About 45% of Americans have cut the cord on landlines, according to the United States Telecom Association — an indication that more people are going wireless. But some, including many celebrities, are staying connected only at home.
Sarah Jessica Parker famously shuns the cell, and Vince Vaughn admitted that he only recently began taking his conversations on the road.
Actress Shailene Woodley, who stars in the sci-fi thriller “Divergent,” doesn’t own a mobile phone at all.
“I'm talking to people more than ever because I no longer have that crutch,” the 22-year-old told the Daily Beast.
“The more you get away from all the technological buzz, the more freedom you have.”
Gavin Baker, a 39-year-old artist, with his landline phone. Baker doesn't have a smartphone or even a regular cell phone. 


Gavin Baker, a 39-year-old artist, with his landline phone. Baker doesn't have a smartphone or even a regular cell phone. 

That’s Baker’s line, too. The artist now relies on his iPod Touch to send emails. He’s never sent a text message in his life.
“I’m not at anyone’s beck and call,” says Baker. “It’s funny how they market a cell phone to you as if it gives you so much freedom, when really you’re fielding things all day long.”
The downside? Well, he does miss a half-dozen calls a day. And when his friends go out he’s not sure where they are.
But he’s unrepentant: “You don't need a thing that James Bond didn’t even need in the ’60s.” (After all, 007 wasn’t seen with a cell phone until “Tomorrow Never Dies” in 1997.)
Then again, Bond was often behind the times — in this case, 24 years after the first cell phone was created by Motorola.
Today, of course, being “off the grid” is a luxury that few can afford (even at a luxury resort). And more noise is coming: there is already service at about three dozen subway stations and the feds are talking about allowing cell phone use on airplanes.
That’s a dystopian future to the cell haters.
“Back in my day we’d go outside and play football, not Candy Crush,” says Delfeayo Marsalis, author of the children’s book “No Cell Phone Day,” which he wrote to show his 13-year-old daughter the value of quality time.
“We actually made plans, you had to use that pay phone,” adds the 48-year-old brother of Wynton and Branford.
Shailene Woodley says she talks more to people now that she's given up cell phones.
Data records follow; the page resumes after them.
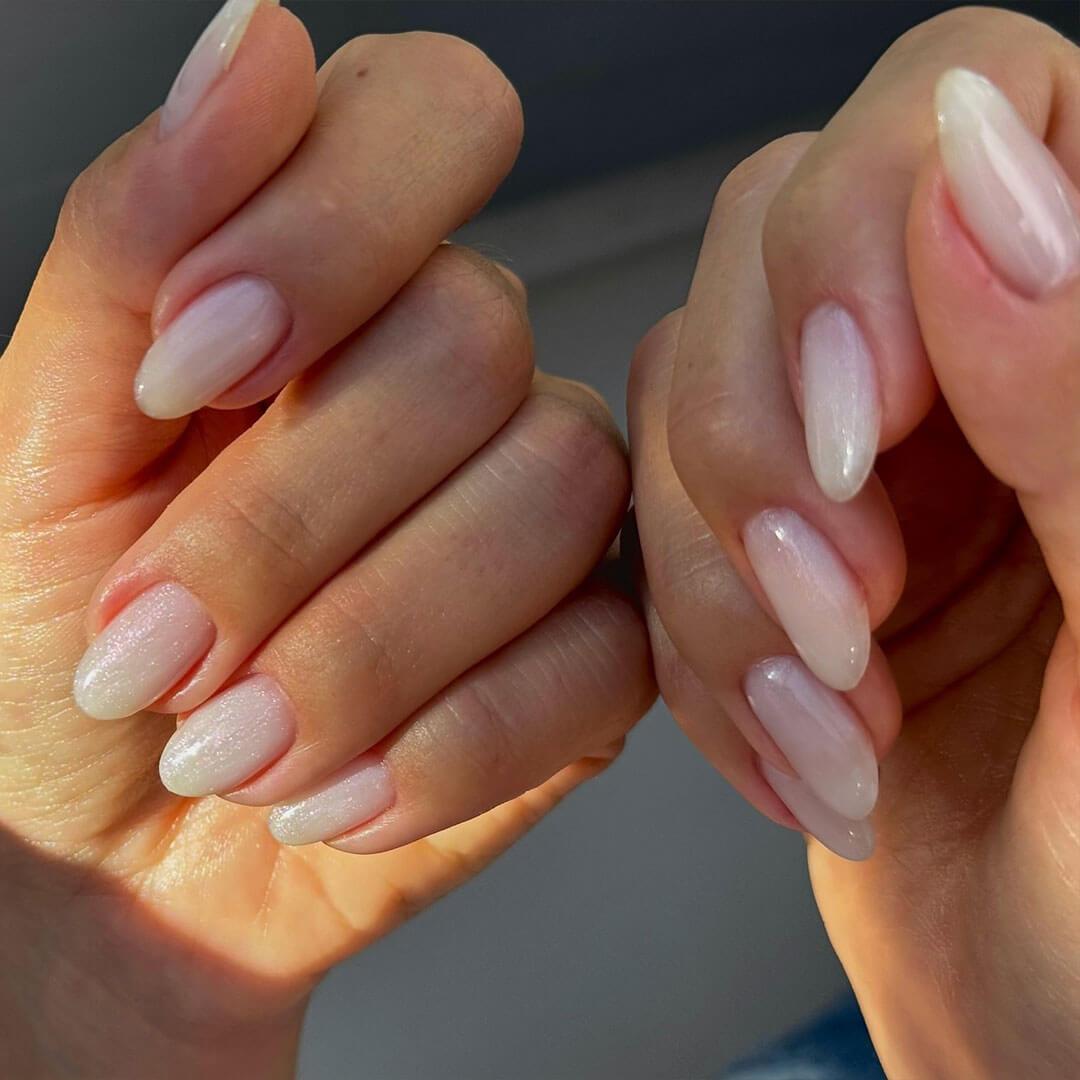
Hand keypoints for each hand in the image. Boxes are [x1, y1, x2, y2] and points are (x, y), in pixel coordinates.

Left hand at [0, 5, 652, 1075]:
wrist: (106, 865)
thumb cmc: (57, 648)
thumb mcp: (44, 441)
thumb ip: (140, 240)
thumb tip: (254, 39)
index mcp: (338, 282)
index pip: (433, 112)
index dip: (334, 218)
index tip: (192, 362)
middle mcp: (467, 382)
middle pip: (476, 346)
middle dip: (291, 518)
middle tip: (159, 648)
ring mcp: (552, 522)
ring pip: (553, 500)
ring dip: (363, 650)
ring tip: (235, 746)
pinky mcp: (599, 661)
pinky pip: (594, 667)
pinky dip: (442, 750)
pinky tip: (333, 797)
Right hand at [628, 8, 1079, 1074]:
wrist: (1055, 1035)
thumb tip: (983, 172)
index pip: (979, 101)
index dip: (874, 219)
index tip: (863, 417)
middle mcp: (986, 364)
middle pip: (778, 241)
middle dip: (767, 445)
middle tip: (843, 605)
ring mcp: (871, 456)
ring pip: (690, 392)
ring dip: (726, 575)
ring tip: (834, 714)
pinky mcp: (774, 551)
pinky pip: (654, 525)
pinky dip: (703, 650)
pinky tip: (805, 742)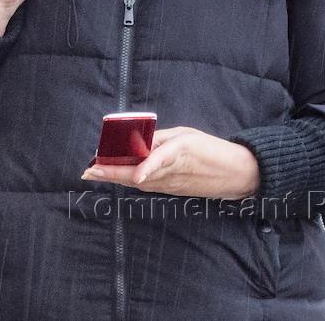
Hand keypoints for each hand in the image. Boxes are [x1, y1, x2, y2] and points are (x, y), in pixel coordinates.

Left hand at [80, 126, 260, 199]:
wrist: (236, 174)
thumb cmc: (210, 149)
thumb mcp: (185, 135)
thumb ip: (160, 139)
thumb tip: (137, 141)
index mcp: (175, 154)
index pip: (145, 161)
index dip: (123, 165)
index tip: (102, 165)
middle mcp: (169, 173)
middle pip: (134, 175)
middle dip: (110, 174)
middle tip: (87, 172)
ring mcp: (171, 185)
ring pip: (138, 182)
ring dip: (116, 178)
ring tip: (96, 173)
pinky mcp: (173, 190)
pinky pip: (148, 185)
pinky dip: (131, 181)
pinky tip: (119, 177)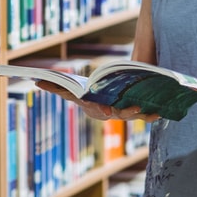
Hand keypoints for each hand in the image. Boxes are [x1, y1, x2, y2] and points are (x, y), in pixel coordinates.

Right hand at [35, 81, 159, 122]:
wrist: (102, 102)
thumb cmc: (86, 95)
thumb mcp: (70, 91)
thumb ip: (56, 87)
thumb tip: (36, 81)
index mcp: (95, 108)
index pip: (97, 110)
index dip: (103, 111)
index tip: (107, 111)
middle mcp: (110, 113)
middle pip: (119, 114)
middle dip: (128, 111)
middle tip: (137, 107)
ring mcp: (123, 114)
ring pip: (135, 116)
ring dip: (144, 114)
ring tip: (153, 109)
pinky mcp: (135, 112)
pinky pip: (145, 116)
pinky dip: (152, 114)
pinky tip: (160, 111)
Shailene Woodley says she talks more to people now that she's given up cell phones.

Is Marsalis onto a larger Luddite trend? TV certainly thinks so; he’s in talks with Nickelodeon on a “no cell” project.
The lesson is that we can all gain from losing the cell. Justin Forman, 23, noticed that once he dropped his mobile service, his social life flourished. He even uses his inability to pick up as a pickup line.
“I told my neighbor she had to knock on my door or send me an email,” says Forman of Murray Hill.
And he finds that he meets people much faster now.
“I used to use Bing (directions) to get places,” says the waiter. “Now I just ask people.”
There are other side benefits of not being hyperconnected: “I don’t miss getting bombarded with updates from people. I don’t want to see anyone’s lunch on Instagram.”
He’s also saving hundreds of dollars a month.
Some are born to the disconnect button, others have it thrust upon them. Westchester native Olivia Fernandes, 23, tossed her touch screen when her battery failed — and stayed offline for seven days.
“I didn't realize how addicted I was to my cell phone until I no longer had one,” says the Midtown apparel production manager about her “cell phone cleanse.” “It was a really stressful week at first, but you realize how many hours you have in a day when technology is cut out.”
Admittedly, she misses apps like Pandora and HopStop, but the brief phone fast left her feeling clean long after.
“I’m more productive,” says Fernandes, who uses her cell sparingly now. “I feel I have more time.”